It's been a long time since I've posted much on this site, but I'll tell you my personal experiance...
I made a sugar wine about last March or April. It was just boiled water with enough plain old table sugar to make the hydrometer read about 12% ABV potential, and a teaspoon or so of nutrient. I pitched a smack pack of (of all things) the New Belgium Yeast that Wyeast had for a limited time last year. It had a tolerance of 12% I believe.
Then around Sep. I measured the SG and found it to have about 2% abv potential left. Since it had stabilized at that, I went ahead and bottled in 1 liter tequila bottles. I added 2 tablespoons of Raspberry Extract (that contained no sugar) to one of the bottles.

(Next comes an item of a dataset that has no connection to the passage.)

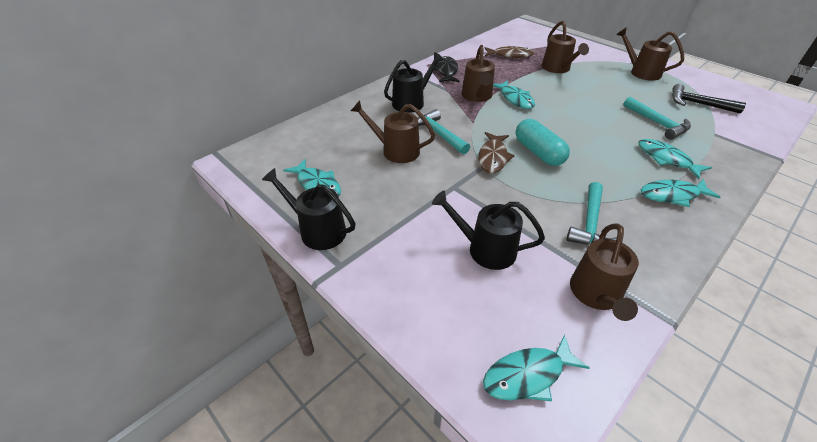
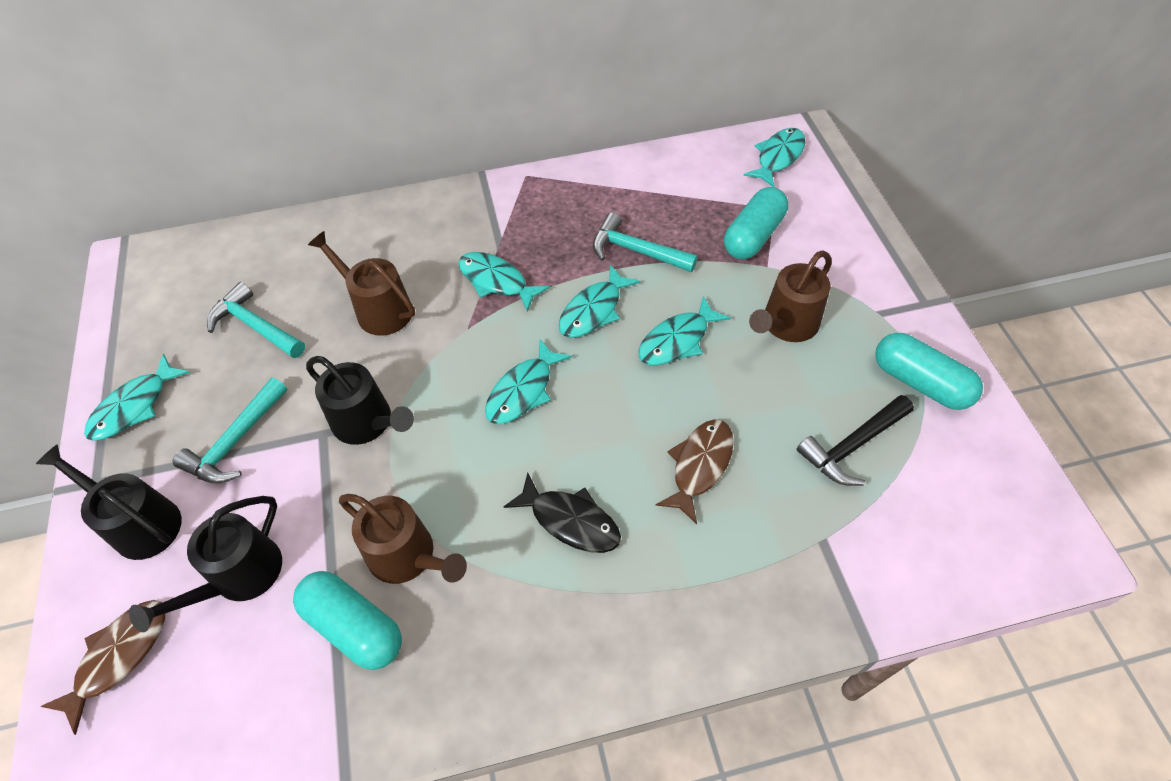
brown watering can: [351,100,435,163] [462,45,495,102] [541,21,589,73] [570,224,639,321] [616,27,684,81] = 5 -> [308,231,415,336] [339,494,467,584] [749,250,832,342] = 3
turquoise capsule: [515,119,570,166] = 1 -> [293,571,402,670] [724,187,788,259] [875,333,983,410] = 3
turquoise fish: [283,159,341,197] [483,334,589,401] [493,80,535,109] [638,139,712,179] [641,179,720,207] = 5 -> [84,354,190,441] [458,252,550,312] [485,339,572,424] [559,265,640,338] [638,296,731,365] [744,128,806,187] = 6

I tried a shot of the Raspberry bottle (about 10 min. after adding the raspberry extract) and while it had a pleasant raspberry taste, it had a very soapy taste. I'm guessing because I bottled right on top of the Star San foam.
A month or so later I tried it again, and it tasted great. I've noticed that some bottles have started to have some small bubbles (like in a bottle of soda water) coming to the top, but as of yet, non of them seem to have built up any real pressure (I open the caps every week or so to release the pressure, and only get a tiny poof of gas releasing so I'm not worried about bottle bombs).
I think that if I tried this with a higher tolerance yeast (IE. Pasteur, or another 18-19% yeast) I would get the same results but with more alcohol.
I will admit though, as I have not had much interest in brewing lately, I have not tried more than 1 or 2 shots of this stuff in a night, So I can't make any statements about hangovers the next morning.